In the early evening of Monday, November 3rd, we left NYC and drove south on the New Jersey Turnpike, then looped west on 287. As night descended on rural farmland, we entered the pass code at our host's gate, then edged up the driveway to the brightly lit mansion. It was a scene right out of Chandler — and just for a night, we were Philip Marlowe.

The tasting to which we had been invited featured 24 Napa Valley Cabernets from the 2009 vintage. We'd been sent the lineup in advance and had already done a bit of back-of-the-envelope arithmetic. Today, the retail value for the wines in attendance was $11,000, plus or minus a couple grand. And that was for a single bottle of each — not for the backups in the Eurocave, available in case the first bottle was corked.

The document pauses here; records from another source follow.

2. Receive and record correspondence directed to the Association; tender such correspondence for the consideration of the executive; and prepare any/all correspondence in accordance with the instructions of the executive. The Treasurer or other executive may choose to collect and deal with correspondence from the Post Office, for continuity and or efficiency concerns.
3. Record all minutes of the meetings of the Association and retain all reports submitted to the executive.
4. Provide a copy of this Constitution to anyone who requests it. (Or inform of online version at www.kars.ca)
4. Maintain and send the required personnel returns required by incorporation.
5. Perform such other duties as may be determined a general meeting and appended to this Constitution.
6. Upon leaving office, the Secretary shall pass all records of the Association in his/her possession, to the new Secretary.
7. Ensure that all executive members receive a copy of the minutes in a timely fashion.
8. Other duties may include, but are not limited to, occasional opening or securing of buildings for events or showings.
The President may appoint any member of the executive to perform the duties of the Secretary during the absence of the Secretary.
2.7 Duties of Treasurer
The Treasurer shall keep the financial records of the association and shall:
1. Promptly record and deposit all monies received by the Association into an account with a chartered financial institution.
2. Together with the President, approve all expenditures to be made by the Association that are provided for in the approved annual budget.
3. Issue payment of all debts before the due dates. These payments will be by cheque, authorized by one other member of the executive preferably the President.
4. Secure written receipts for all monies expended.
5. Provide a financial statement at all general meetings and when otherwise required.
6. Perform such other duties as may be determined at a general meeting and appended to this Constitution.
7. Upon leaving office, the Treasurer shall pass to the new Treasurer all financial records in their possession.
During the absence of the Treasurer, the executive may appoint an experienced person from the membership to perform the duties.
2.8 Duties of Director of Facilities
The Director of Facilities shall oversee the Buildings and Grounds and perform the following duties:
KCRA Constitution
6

Before we began, the host provided us with a quick synopsis of the much heralded 2009 vintage. He read from the Wine Advocate, the International Wine Cellar, then interjected a bit of his own research, all carried out while visiting the valley before harvest, then several times before bottling in late 2011 and early 2012. "In many ways, up until the second week of October, 2009 was like 2007, except that 2009 was a far smaller crop, and tannins were riper and softer. But while the Fall of 2007 was dry, I was staying at L'Auberge du Soleil when the rain came on October 12th. It wasn't pretty. All of the great Cabernets, I believe, were picked before the rain. The vineyards that weren't yet ripe suffered through the storm — as did the wines made from those vineyards."

The tasting began at 7 p.m. sharp. We were allowed to evaluate the wines at our own pace, but it was understood that the night's work would end no later than 9:15 p.m. While we'd been alerted to the names of the featured Cabernets in advance, every bottle was clothed in white linen and poured by staff so we couldn't be influenced by the feel of the bottle's weight or shape. Barely a word was spoken for over two hours — until the votes were tallied and the wines disrobed.

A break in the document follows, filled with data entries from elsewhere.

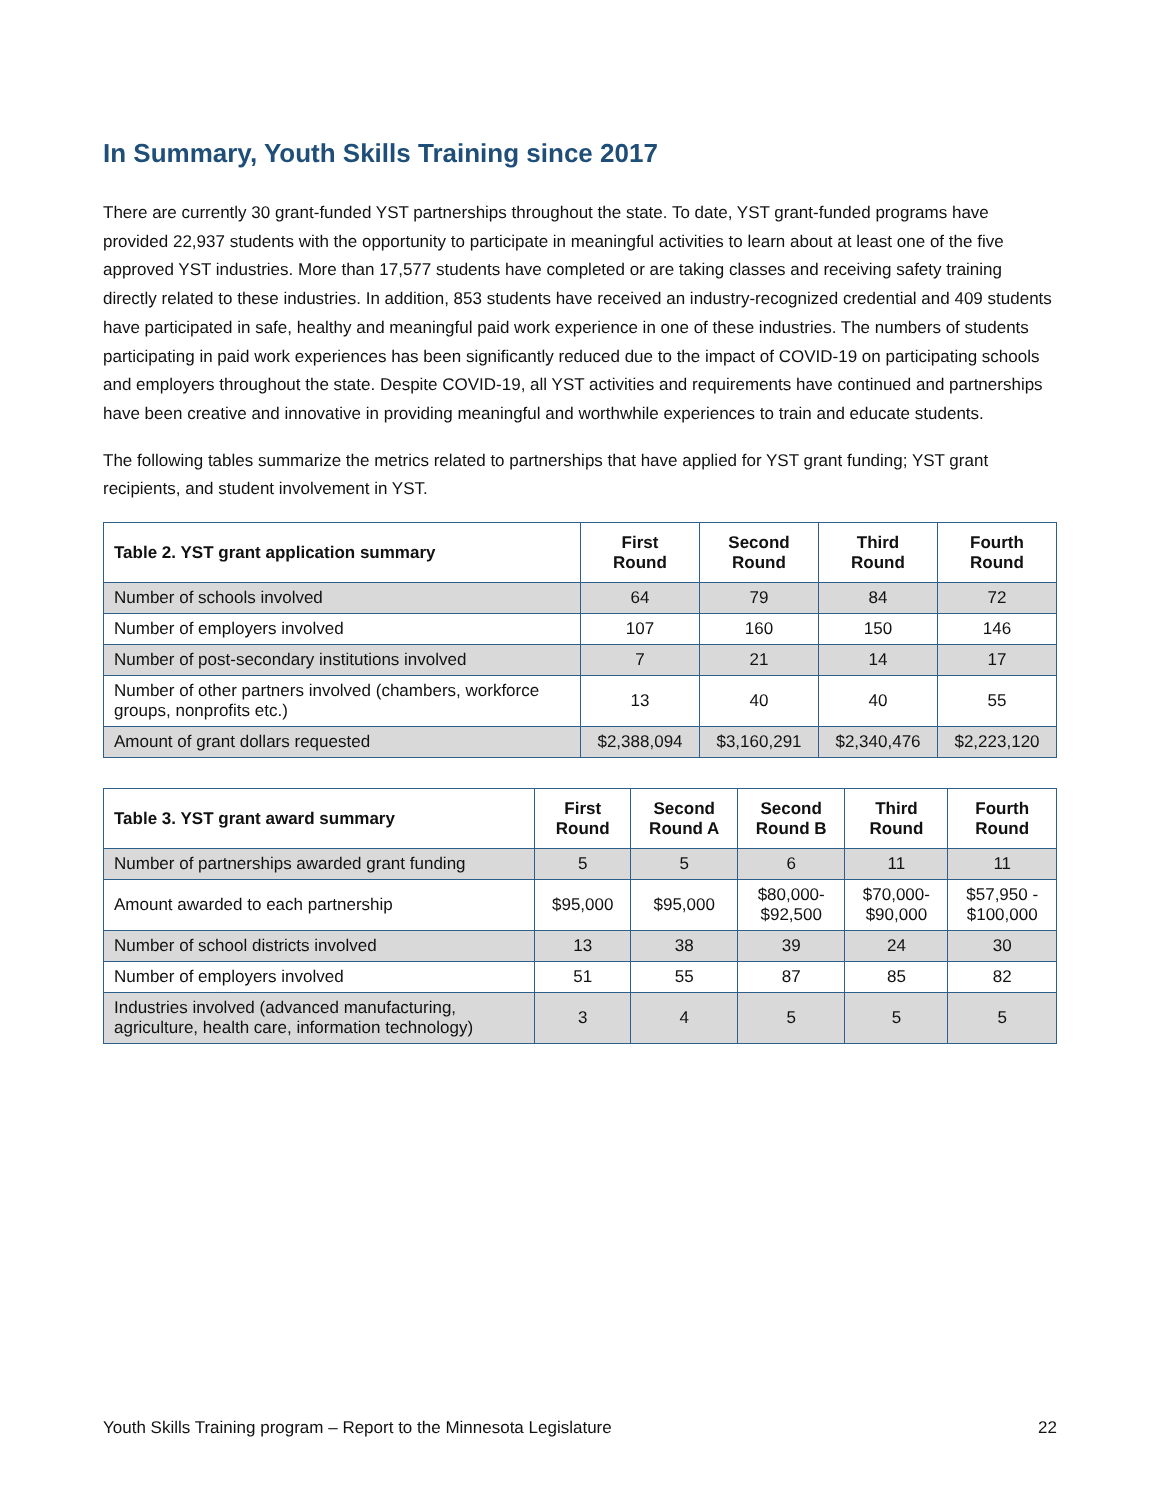In Summary, Youth Skills Training since 2017
There are currently 30 grant-funded YST partnerships throughout the state. To date, YST grant-funded programs have provided 22,937 students with the opportunity to participate in meaningful activities to learn about at least one of the five approved YST industries. More than 17,577 students have completed or are taking classes and receiving safety training directly related to these industries. In addition, 853 students have received an industry-recognized credential and 409 students have participated in safe, healthy and meaningful paid work experience in one of these industries. The numbers of students participating in paid work experiences has been significantly reduced due to the impact of COVID-19 on participating schools and employers throughout the state. Despite COVID-19, all YST activities and requirements have continued and partnerships have been creative and innovative in providing meaningful and worthwhile experiences to train and educate students.
The following tables summarize the metrics related to partnerships that have applied for YST grant funding; YST grant recipients, and student involvement in YST.
| Table 2. YST grant application summary | First Round | Second Round | Third Round | Fourth Round |
| --- | --- | --- | --- | --- |
| Number of schools involved | 64 | 79 | 84 | 72 |
| Number of employers involved | 107 | 160 | 150 | 146 |
| Number of post-secondary institutions involved | 7 | 21 | 14 | 17 |
| Number of other partners involved (chambers, workforce groups, nonprofits etc.) | 13 | 40 | 40 | 55 |
| Amount of grant dollars requested | $2,388,094 | $3,160,291 | $2,340,476 | $2,223,120 |
| Table 3. YST grant award summary | First Round | Second Round A | Second Round B | Third Round | Fourth Round |
| --- | --- | --- | --- | --- | --- |
| Number of partnerships awarded grant funding | 5 | 5 | 6 | 11 | 11 |
| Amount awarded to each partnership | $95,000 | $95,000 | $80,000- $92,500 | $70,000- $90,000 | $57,950 - $100,000 |
| Number of school districts involved | 13 | 38 | 39 | 24 | 30 |
| Number of employers involved | 51 | 55 | 87 | 85 | 82 |
| Industries involved (advanced manufacturing, agriculture, health care, information technology) | 3 | 4 | 5 | 5 | 5 |
Youth Skills Training program – Report to the Minnesota Legislature 22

While some at the table admitted to "missing the boat" on a few entries, this was one of the most unforgettable Napa Valley tastings we've ever attended. There was surprising consensus among among the collectors, all agreeing that there was little to choose from among at the very top echelon, a group of just seven 2009s. The top tier included almost every "super collectable" — Harlan Estate, Screaming Eagle, Bryant Family,Shafer, and Scarecrow, all now fetching between $300 and $1,500/bottle.

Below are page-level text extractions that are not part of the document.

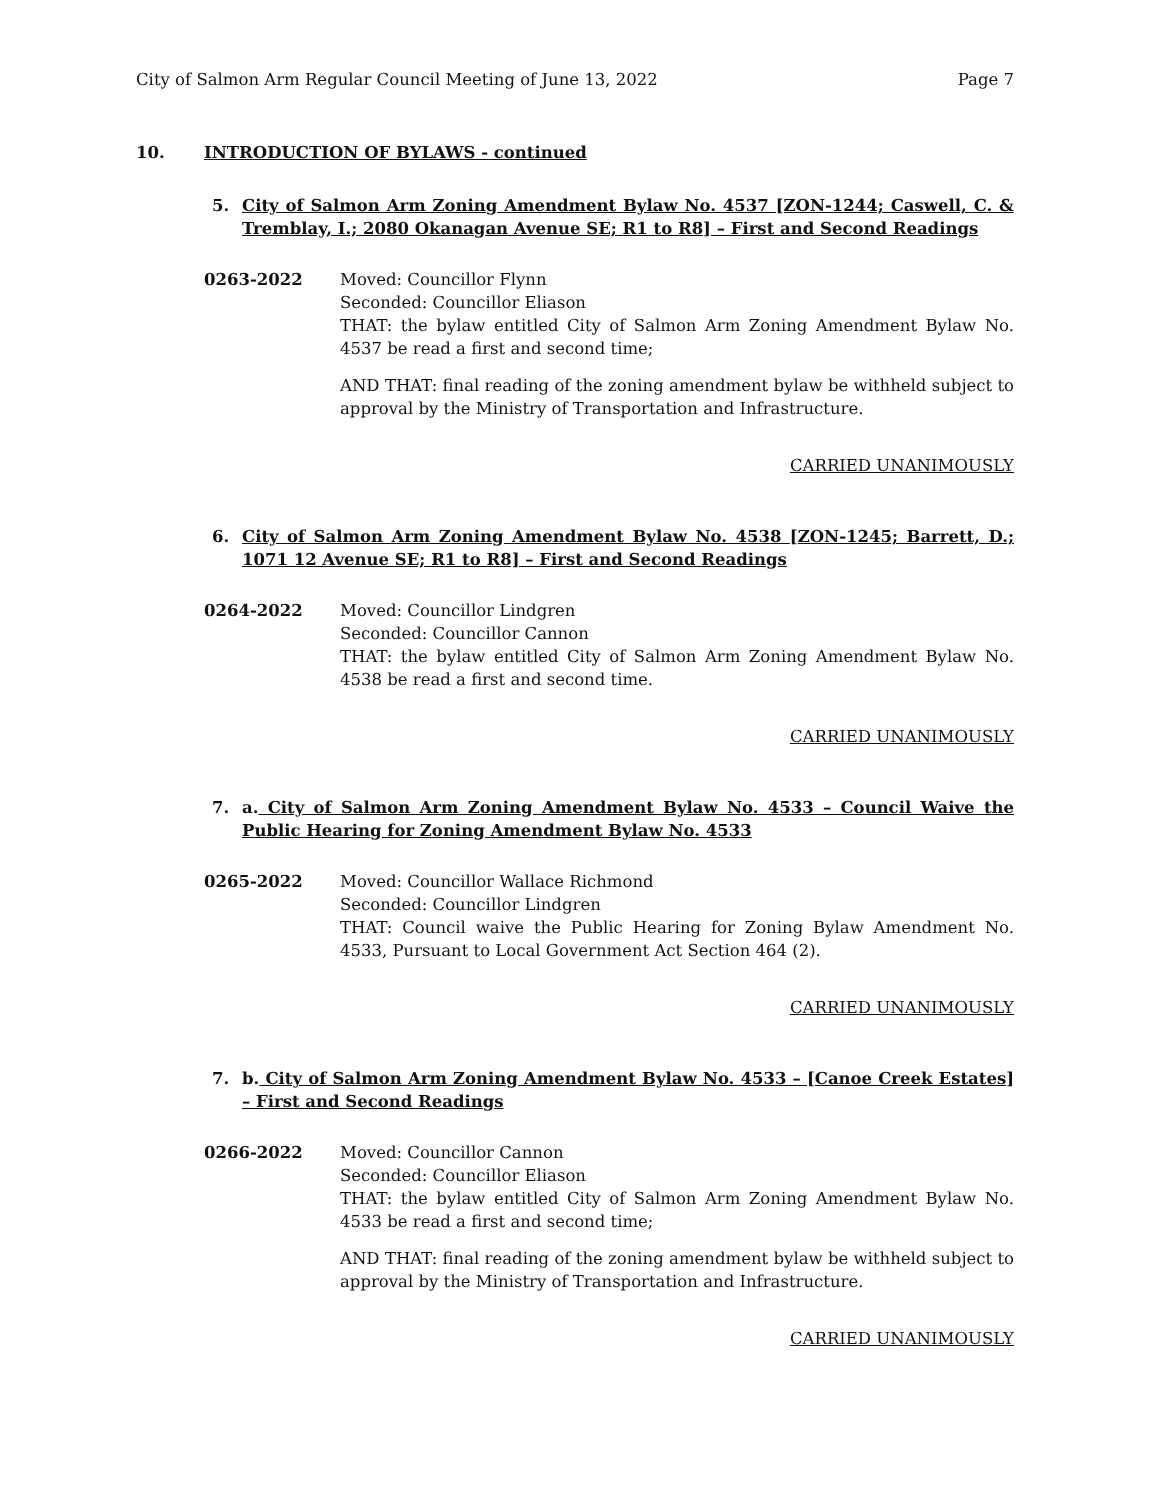City of Salmon Arm Regular Council Meeting of June 13, 2022 Page 7
10. INTRODUCTION OF BYLAWS - continued
5. City of Salmon Arm Zoning Amendment Bylaw No. 4537 [ZON-1244; Caswell, C. & Tremblay, I.; 2080 Okanagan Avenue SE; R1 to R8] – First and Second Readings
0263-2022 Moved: Councillor Flynn
Seconded: Councillor Eliason
THAT: the bylaw entitled City of Salmon Arm Zoning Amendment Bylaw No. 4537 be read a first and second time;
AND THAT: final reading of the zoning amendment bylaw be withheld subject to approval by the Ministry of Transportation and Infrastructure.
CARRIED UNANIMOUSLY
6. City of Salmon Arm Zoning Amendment Bylaw No. 4538 [ZON-1245; Barrett, D.; 1071 12 Avenue SE; R1 to R8] – First and Second Readings
0264-2022 Moved: Councillor Lindgren
Seconded: Councillor Cannon
THAT: the bylaw entitled City of Salmon Arm Zoning Amendment Bylaw No. 4538 be read a first and second time.
CARRIED UNANIMOUSLY
7. a. City of Salmon Arm Zoning Amendment Bylaw No. 4533 – Council Waive the Public Hearing for Zoning Amendment Bylaw No. 4533
0265-2022 Moved: Councillor Wallace Richmond
Seconded: Councillor Lindgren
THAT: Council waive the Public Hearing for Zoning Bylaw Amendment No. 4533, Pursuant to Local Government Act Section 464 (2).
CARRIED UNANIMOUSLY
7. b. City of Salmon Arm Zoning Amendment Bylaw No. 4533 – [Canoe Creek Estates] – First and Second Readings
0266-2022 Moved: Councillor Cannon
Seconded: Councillor Eliason
THAT: the bylaw entitled City of Salmon Arm Zoning Amendment Bylaw No. 4533 be read a first and second time;
AND THAT: final reading of the zoning amendment bylaw be withheld subject to approval by the Ministry of Transportation and Infrastructure.
CARRIED UNANIMOUSLY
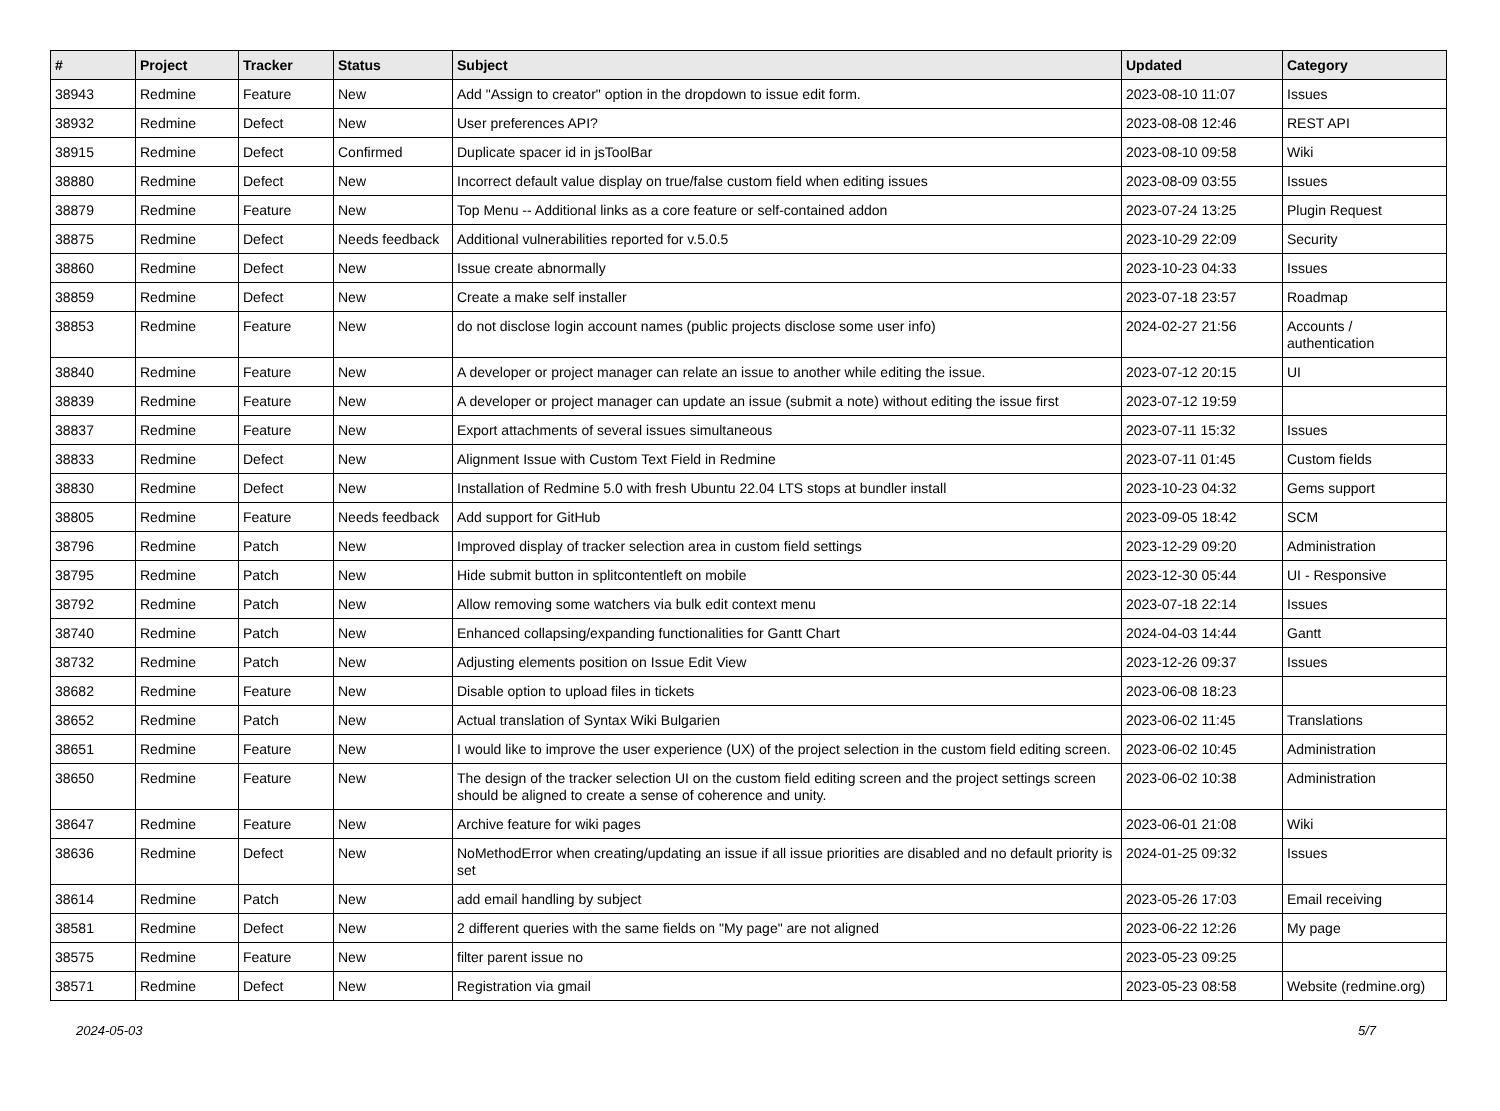| # | Project | Tracker | Status | Subject | Updated | Category |
| --- | --- | --- | --- | --- | --- | --- |
| 38943 | Redmine | Feature | New | Add "Assign to creator" option in the dropdown to issue edit form. | 2023-08-10 11:07 | Issues |
| 38932 | Redmine | Defect | New | User preferences API? | 2023-08-08 12:46 | REST API |
| 38915 | Redmine | Defect | Confirmed | Duplicate spacer id in jsToolBar | 2023-08-10 09:58 | Wiki |
| 38880 | Redmine | Defect | New | Incorrect default value display on true/false custom field when editing issues | 2023-08-09 03:55 | Issues |
| 38879 | Redmine | Feature | New | Top Menu -- Additional links as a core feature or self-contained addon | 2023-07-24 13:25 | Plugin Request |
| 38875 | Redmine | Defect | Needs feedback | Additional vulnerabilities reported for v.5.0.5 | 2023-10-29 22:09 | Security |
| 38860 | Redmine | Defect | New | Issue create abnormally | 2023-10-23 04:33 | Issues |
| 38859 | Redmine | Defect | New | Create a make self installer | 2023-07-18 23:57 | Roadmap |
| 38853 | Redmine | Feature | New | do not disclose login account names (public projects disclose some user info) | 2024-02-27 21:56 | Accounts / authentication |
| 38840 | Redmine | Feature | New | A developer or project manager can relate an issue to another while editing the issue. | 2023-07-12 20:15 | UI |
| 38839 | Redmine | Feature | New | A developer or project manager can update an issue (submit a note) without editing the issue first | 2023-07-12 19:59 | |
| 38837 | Redmine | Feature | New | Export attachments of several issues simultaneous | 2023-07-11 15:32 | Issues |
| 38833 | Redmine | Defect | New | Alignment Issue with Custom Text Field in Redmine | 2023-07-11 01:45 | Custom fields |
| 38830 | Redmine | Defect | New | Installation of Redmine 5.0 with fresh Ubuntu 22.04 LTS stops at bundler install | 2023-10-23 04:32 | Gems support |
| 38805 | Redmine | Feature | Needs feedback | Add support for GitHub | 2023-09-05 18:42 | SCM |
| 38796 | Redmine | Patch | New | Improved display of tracker selection area in custom field settings | 2023-12-29 09:20 | Administration |
| 38795 | Redmine | Patch | New | Hide submit button in splitcontentleft on mobile | 2023-12-30 05:44 | UI - Responsive |
| 38792 | Redmine | Patch | New | Allow removing some watchers via bulk edit context menu | 2023-07-18 22:14 | Issues |
| 38740 | Redmine | Patch | New | Enhanced collapsing/expanding functionalities for Gantt Chart | 2024-04-03 14:44 | Gantt |
| 38732 | Redmine | Patch | New | Adjusting elements position on Issue Edit View | 2023-12-26 09:37 | Issues |
| 38682 | Redmine | Feature | New | Disable option to upload files in tickets | 2023-06-08 18:23 | |
| 38652 | Redmine | Patch | New | Actual translation of Syntax Wiki Bulgarien | 2023-06-02 11:45 | Translations |
| 38651 | Redmine | Feature | New | I would like to improve the user experience (UX) of the project selection in the custom field editing screen. | 2023-06-02 10:45 | Administration |
| 38650 | Redmine | Feature | New | The design of the tracker selection UI on the custom field editing screen and the project settings screen should be aligned to create a sense of coherence and unity. | 2023-06-02 10:38 | Administration |
| 38647 | Redmine | Feature | New | Archive feature for wiki pages | 2023-06-01 21:08 | Wiki |
| 38636 | Redmine | Defect | New | NoMethodError when creating/updating an issue if all issue priorities are disabled and no default priority is set | 2024-01-25 09:32 | Issues |
| 38614 | Redmine | Patch | New | add email handling by subject | 2023-05-26 17:03 | Email receiving |
| 38581 | Redmine | Defect | New | 2 different queries with the same fields on "My page" are not aligned | 2023-06-22 12:26 | My page |
| 38575 | Redmine | Feature | New | filter parent issue no | 2023-05-23 09:25 | |
| 38571 | Redmine | Defect | New | Registration via gmail | 2023-05-23 08:58 | Website (redmine.org) |
2024-05-03 5/7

The only small surprise came from Luc Morlet, whose powerhouse 2009 "Mon Chevalier" came in a solid fifth in the starstruck lineup of 24. Here are our notes from November 3rd:

Brilliant purple to the rim. Powerful aromas of black fruit, dark plum, graphite and kirsch, mineral and lively. Big, rich and tremendously powerful on the attack (one of the more explosive wines of the evening), infused with an ultra-ripe mix of blackberry, black raspberry and cassis — dense and brooding — bracketed by supple, slightly dusty tannins. Two hours later, still coming on, putting on weight, still explosively primary. A pity to pop a cork before 2020.

Tasting Notes

2009 Morlet Family Vineyards Cabernet Sauvignon Mon Chevalier Knights Valley
"A huge, muscular wine, the 2009 is endowed with deep, resonant layers of dark red cherries, plums, cloves and crushed rocks. The Knights Valley tannins are present, but masterfully integrated. Smoke, incense, tobacco and scorched earth inform the dark, brooding finish. The 2009 is 86% Cabernet Sauvignon, 8% Cabernet Franc, 3% Merlot, 2% Malbec and 1% Petit Verdot. Anticipated maturity: 2017-2029."
95 points -- Robert Parker's The Wine Advocate

"(blended with 8% cabernet franc, 3% merlot, 2% malbec and 1% petit verdot): Bright red-ruby. Captivating floral lift to the aromas and flavors of cassis, black cherry, blueberry and graphite. A dead ringer for a Medoc wine, showing superb chewy depth and solid tannic spine but a bit less mid-palate sweetness today than the Coeur de Vallee. But these tannins are quite firm and the finish boasts terrific lift. Morlet cites Peter Michael's Les Pavots and Ducru-Beaucaillou as the inspirations for this wine."